A pair of Threadfin Rainbow added to my Fluval Flora


----------



## Ursus sapien (Apr 21, 2010)

just love the smaller rainbows! great vid, thanks for posting


----------



## Algae Beater (Apr 21, 2010)

thanks for the vid! i have a good group of threadfins in one of my shrimp tanks. they are one of my favorites too. thanks for sharing! 

ps what are you feeding these tiny-mouth little guys ?


----------



## arash53 (Aug 13, 2011)

Algae Beater said:


> thanks for the vid! i have a good group of threadfins in one of my shrimp tanks. they are one of my favorites too. thanks for sharing!
> 
> ps what are you feeding these tiny-mouth little guys ?

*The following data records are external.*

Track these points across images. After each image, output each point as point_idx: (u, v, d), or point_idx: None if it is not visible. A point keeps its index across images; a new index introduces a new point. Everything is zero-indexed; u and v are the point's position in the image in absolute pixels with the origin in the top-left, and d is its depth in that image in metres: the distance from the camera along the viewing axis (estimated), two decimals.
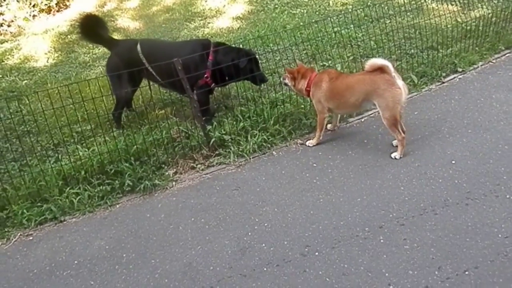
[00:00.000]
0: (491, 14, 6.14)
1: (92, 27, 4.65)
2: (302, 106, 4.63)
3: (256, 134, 4.30)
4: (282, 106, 4.58)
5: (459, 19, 6.34)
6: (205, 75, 4.39)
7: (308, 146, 4.20)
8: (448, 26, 5.83)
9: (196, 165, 4.16)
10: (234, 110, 4.59)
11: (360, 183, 3.61)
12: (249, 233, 3.27)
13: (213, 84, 4.51)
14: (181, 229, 3.44)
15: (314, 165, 3.94)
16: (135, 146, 4.12)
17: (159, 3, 8.41)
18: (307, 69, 4.28)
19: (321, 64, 5.57)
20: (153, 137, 4.23)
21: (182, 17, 8.02)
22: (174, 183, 4.00)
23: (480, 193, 3.29)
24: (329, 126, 4.42)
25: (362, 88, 3.84)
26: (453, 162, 3.67)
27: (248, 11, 8.05)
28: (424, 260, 2.83)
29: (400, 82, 3.73)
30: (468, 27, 5.92)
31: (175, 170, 4.14)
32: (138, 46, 4.41)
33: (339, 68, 5.38)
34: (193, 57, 4.28)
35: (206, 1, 8.65)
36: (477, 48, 5.50)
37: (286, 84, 4.40)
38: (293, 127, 4.42)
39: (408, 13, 6.87)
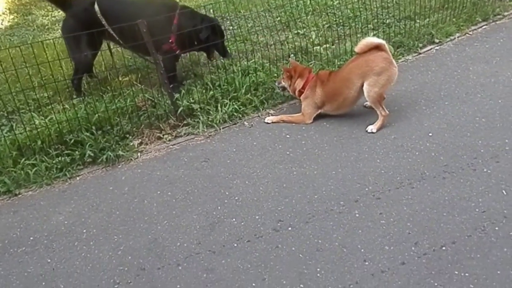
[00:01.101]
0: None
1: None
2: (275, 74, 4.42)
3: (227, 103, 4.08)
4: (254, 75, 4.36)
5: None
6: (170, 40, 4.11)
7: (266, 123, 3.98)
8: None
9: (163, 135, 3.92)
10: (203, 78, 4.34)
11: (335, 155, 3.47)
12: (219, 207, 3.10)
13: (178, 51, 4.23)
14: (146, 203, 3.22)
15: (287, 136, 3.77)
16: (96, 115, 3.84)
17: None
18: (304, 68, 4.04)
19: (295, 32, 5.34)
20: (117, 105, 3.96)
21: None
22: (139, 154, 3.77)
23: (458, 167, 3.19)
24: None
25: (358, 74, 3.67)
26: (430, 134, 3.57)
27: None
28: (400, 235, 2.72)
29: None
30: None
31: (140, 140, 3.89)
32: (96, 6, 4.03)
33: (313, 36, 5.18)
34: (157, 19, 3.93)
35: None
36: (454, 19, 5.38)
37: (283, 88, 4.14)
38: (266, 97, 4.23)
39: None
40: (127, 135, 3.89)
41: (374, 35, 5.05)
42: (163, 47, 4.08)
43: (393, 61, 3.67)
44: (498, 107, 3.80)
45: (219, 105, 4.08)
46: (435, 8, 5.58)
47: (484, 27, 5.39)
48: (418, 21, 5.33)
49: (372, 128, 3.70)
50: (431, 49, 4.94)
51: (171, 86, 4.02)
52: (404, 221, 2.81)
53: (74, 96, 4.25)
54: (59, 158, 3.62)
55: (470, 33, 5.25)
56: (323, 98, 3.85)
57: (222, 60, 4.58)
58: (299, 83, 3.96)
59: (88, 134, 3.74)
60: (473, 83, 4.18)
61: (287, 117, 3.96)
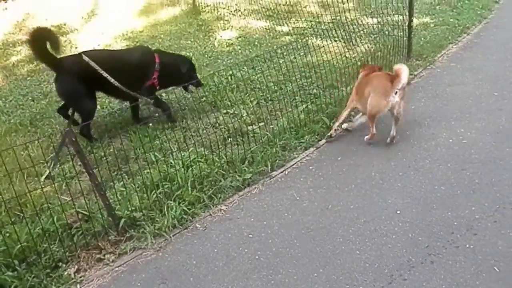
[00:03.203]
0: (374, 49, 6.32)
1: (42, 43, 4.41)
2: (218, 163, 4.06)
3: (173, 205, 3.61)
4: (196, 167, 3.96)
5: (347, 55, 6.41)
6: (153, 76, 4.70)
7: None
8: (340, 62, 5.79)
9: (104, 255, 3.31)
10: (142, 177, 3.83)
11: (310, 252, 3.14)
12: None
13: (158, 86, 4.84)
14: None
15: (250, 236, 3.38)
16: (19, 245, 3.14)
17: (19, 53, 7.18)
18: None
19: (225, 111, 5.08)
20: (41, 227, 3.29)
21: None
22: (78, 285, 3.11)
23: (440, 246, 3.04)
24: (344, 125, 4.62)
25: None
26: (398, 212, 3.41)
27: None
28: None
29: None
30: (359, 63, 5.97)
31: (76, 267, 3.23)
32: (84, 56, 4.45)
33: (244, 115, 4.95)
34: (144, 60, 4.72)
35: (76, 48, 7.69)
36: None
37: None
38: (214, 191, 3.83)
39: (298, 52, 6.80)
40: (59, 263, 3.22)
41: (305, 108, 4.97)
42: (146, 83, 4.71)
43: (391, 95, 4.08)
44: (450, 172, 3.80)
45: (164, 208, 3.59)
46: (353, 75, 5.69)
47: None
48: (342, 88, 5.37)
49: (366, 137, 4.33)
50: (361, 115, 4.94)
51: (167, 113, 4.87)
52: None
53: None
54: None
55: None
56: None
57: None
58: None
59: (10, 272, 3.01)
60: (417, 149, 4.19)
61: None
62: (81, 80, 4.44)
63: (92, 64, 4.42)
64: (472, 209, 3.34)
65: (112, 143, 4.46)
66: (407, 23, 6.21)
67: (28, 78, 6.26)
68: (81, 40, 7.56)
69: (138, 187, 3.77)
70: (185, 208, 3.60)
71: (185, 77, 4.80)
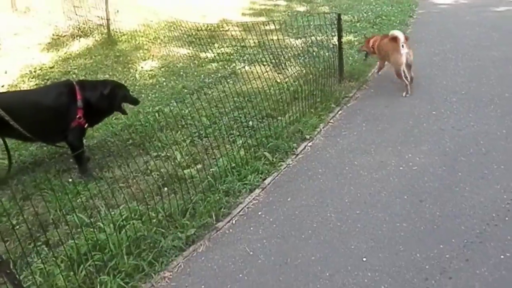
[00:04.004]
0: (304, 72, 6.12)
1: None
2: (155, 220, 3.54)
3: (107, 280, 3.03)
4: (130, 227, 3.41)
5: (278, 80, 6.17)
6: (77, 116, 4.13)
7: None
8: (272, 89, 5.51)
9: None
10: (63, 248, 3.21)
11: None
12: None
13: (86, 124, 4.24)
14: None
15: None
16: None
17: None
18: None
19: (155, 154, 4.56)
20: None
21: None
22: None
23: None
24: None
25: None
26: (364, 259, 3.09)
27: None
28: None
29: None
30: (292, 88, 5.73)
31: None
32: None
33: (178, 157, 4.46)
34: (60, 100, 4.12)
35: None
36: (312, 110, 5.28)
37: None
38: (154, 255, 3.29)
39: (227, 80, 6.44)
40: None
41: (243, 142, 4.58)
42: (71, 125, 4.13)
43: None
44: (409, 206, 3.57)
45: (96, 285, 3.00)
46: (288, 101, 5.43)
47: (339, 112, 5.39)
48: (280, 118, 5.07)
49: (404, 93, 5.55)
50: (305, 147, 4.65)
51: (83, 174, 4.18)
52: None
53: None
54: None
55: (332, 121, 5.17)
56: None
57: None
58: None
59: None
60: (369, 181, 3.94)
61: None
62: None
63: (2, 113, 3.82)
64: (440, 247, 3.10)
65: (24, 206, 3.79)
66: (334, 43, 6.07)
67: None
68: None
69: (61, 262, 3.15)
70: (122, 283, 3.03)
71: (117, 103, 4.45)
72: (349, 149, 4.50)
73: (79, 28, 8.70)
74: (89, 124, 4.31)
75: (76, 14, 8.94)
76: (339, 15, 5.83)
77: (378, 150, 4.39)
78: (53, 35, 8.51)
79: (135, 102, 4.71)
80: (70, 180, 4.17)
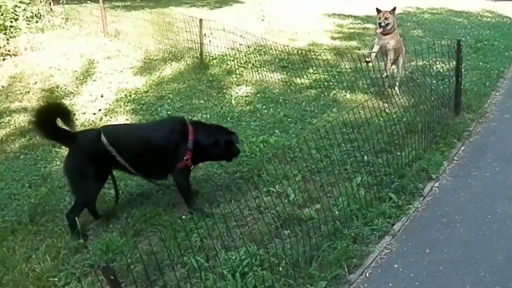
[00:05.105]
0: (414, 102, 5.64)
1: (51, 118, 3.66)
2: (277, 268, 3.18)
3: None
4: (251, 274, 3.07)
5: (387, 110, 5.71)
6: (185, 157, 3.85)
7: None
8: (381, 119, 5.06)
9: None
10: None
11: None
12: None
13: (192, 166, 3.99)
14: None
15: None
16: None
17: (7, 124, 6.20)
18: None
19: (266, 190, 4.23)
20: None
21: (44, 141, 5.81)
22: None
23: None
24: None
25: None
26: None
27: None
28: None
29: None
30: (405, 119, 5.26)
31: None
32: (103, 136, 3.72)
33: (292, 195, 4.11)
34: (172, 138, 3.91)
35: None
36: (433, 146, 4.78)
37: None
38: None
39: (329, 107, 6.10)
40: None
41: (361, 180, 4.17)
42: (178, 166, 3.88)
43: None
44: None
45: None
46: (403, 134, 4.95)
47: (462, 148, 4.86)
48: (397, 153, 4.62)
49: None
50: (432, 188, 4.17)
51: (191, 208, 3.93)
52: None
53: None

I just bought them 2 hours ago ,but I have decapsoulated brine shrimp egge for them


----------



## Algae Beater (Apr 21, 2010)

you can get frozen baby brine if you dont want to hatch brineshrimp. mine go for Hikari first bites fry food, microworms and cycplop-eeze

Jeanie should have plenty of options


----------



## arash53 (Aug 13, 2011)

you dont need to hatch decapsoulated brine shrimp eggs they are ready to eat


----------



## Algae Beater (Apr 21, 2010)

arash53 said:


> you dont need to hatch decapsoulated brine shrimp eggs they are ready to eat


oh i know, just saying for variety


----------



## arash53 (Aug 13, 2011)

and I saw them in LFS they were eating flake !


----------



## arash53 (Aug 13, 2011)

Algae Beater said:


> oh i know, just saying for variety


How long you have them , and how big they are ? do you have a picture of them?


----------



## crazy72 (Apr 22, 2010)

Very beautiful fish. I had never seen any, actually. Thanks for posting.


----------



## Diztrbd1 (Apr 21, 2010)

those guys are very cool! Nice vid & the tank looks nice too!


----------



## arash53 (Aug 13, 2011)

Thanks , they are so entertaining


----------



## Jasonator (Jul 12, 2011)

Just Beauty!
Thanks for sharing


----------